Moot Courts Can Improve Future Judicial Practice – Justice Muyoboke

by Daniel Sabiiti
9:04 am

The University of Rwanda Law School team that won the 2023 National Moot Court Competition on International Humanitarian Law

A Supreme court judge has called on young Rwandans hoping to join the judiciary to uphold professional standards so as to deliver justice for all and bridge existing gaps in the system.

Justice Aime Karimunda Muyoboke made the remarks on October 13, 2023 during the awarding of the winners of the 2023 Moot Court Competitions , which attracted law student teams from five universities in Rwanda.

Muyoboke said that while there are some challenges of professional practices in the sector, the moot courts are a very important tool in preparing the future judges, prosecutors and lawyers.

“These competitions help to shape the future judiciary, to witness the professional practice in its reality so as to add on what they have learnt in law school and get prepared for the practice,” Muyoboke said.

Muyoboke said that through the moot courts, the students are challenged to keep learning about various subjects in law practice by reviewing their notes and interacting with judges (present) in order to identify more gaps that need to be covered or addressed.

For example, Muyoboke showed how a judge can implore (consult) court council in times when they are not sure of the decision they are making especially if it is complescent.

“We cannot imagine having complescent judges, prosecutors and lawyers in international humanitarian law,” Muyoboke said.

The remarks come at a time when some court cases have shown complescence among judges, prosecution based on circumstantial evidence and lack of in depth investigation in some cases leading to a back-n-forth court process.

Second runner-up INES Ruhengeri Law School students with UNHCR Country Rep, Ndèye Aissatou Masseck Ndiaye(Right)
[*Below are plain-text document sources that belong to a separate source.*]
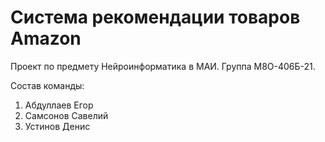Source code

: # Система рекомендации товаров Amazon

Проект по предмету Нейроинформатика в МАИ. Группа М8О-406Б-21.

Состав команды:

1. Абдуллаев Егор
2. Самсонов Савелий
3. Устинов Денис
Such cases have resulted in a backlog of court cases and the number of appeals, and of recent this challenge has seen the Judiciary resort to establishing alternative justice through arbitration, and plea bargaining as ways forward.

Judicial statistics in 2020 show that there are 318 judges and 235 registrars countrywide.

This number is significantly lower than the volume of cases, and it has, in some ways, led to case backlog and prolonged trial durations.

For instance, the cases increased from 37,116 in 2005 to 91,381 in 2022. This means that, on average, a judge has to handle 49 cases per month.

In the meantime, law students of the University of Rwanda (UR) and INES Ruhengeri University were respectively declared winners and runner-up of 7th edition moot court competitions on the International Humanitarian Law (IHL).

This year’s edition organised by the International Committee of the RedCross (ICRC)-Rwanda and RedCross Rwanda had a focus on the environment- which is consequently affected alongside human rights  due to armed conflicts, as seen today in Ukraine, Gaza, Syria and Mozambique.

Justice Muyoboke said that it is a new field of law to merge international humanitarian law and Human Rights but both have a direct relation to the environment especially when the behavior of beligilents and weapons used have an impact on the environment.

He commended the moot courts as a transfer of knowledge and skills needed to address current challenges but also raise awareness for human rights and protecting the environment under the IHL which came into existence in 1949.

“Tomorrow you will be sitting in the chairs which judges are seated in. This means that all the efforts, investment, and support should not be worthless because this is being done in partnership with the government and partners to breed better leaders,” Muyoboke said.

Supreme court judge, Justice Aime Karimunda Muyoboke (5th left) along ICRC and UNHCR- Rwanda officials pose with winners of the 7th moot court edition 2023

The ICRC Rwanda Legal Advisor, Julien Namahoro  said that the reason they organise such competitions is to improve the performance of the judiciary especially in upholding the IHL and this has seen some of the alumni grow into national judges and prosecutors.

For example, national prosecutor Dr. Charity Wibabara who was a mooter as a student, a moot court judge as a lecturer of law at the University of Rwanda and now the coordinator of the International Crimes Protection at the National Public Prosecution Authority (NPPA).

United Nation Refugee (UNHCR) Country Representative in Rwanda, Ndèye Aissatou Masseck Ndiaye also commended Rwanda’s governance and said that the moot court approach saying will improve existing the government’s and UN efforts protecting and preserving environmental sanity even during conflict and hoped the next competition will tackle refugees.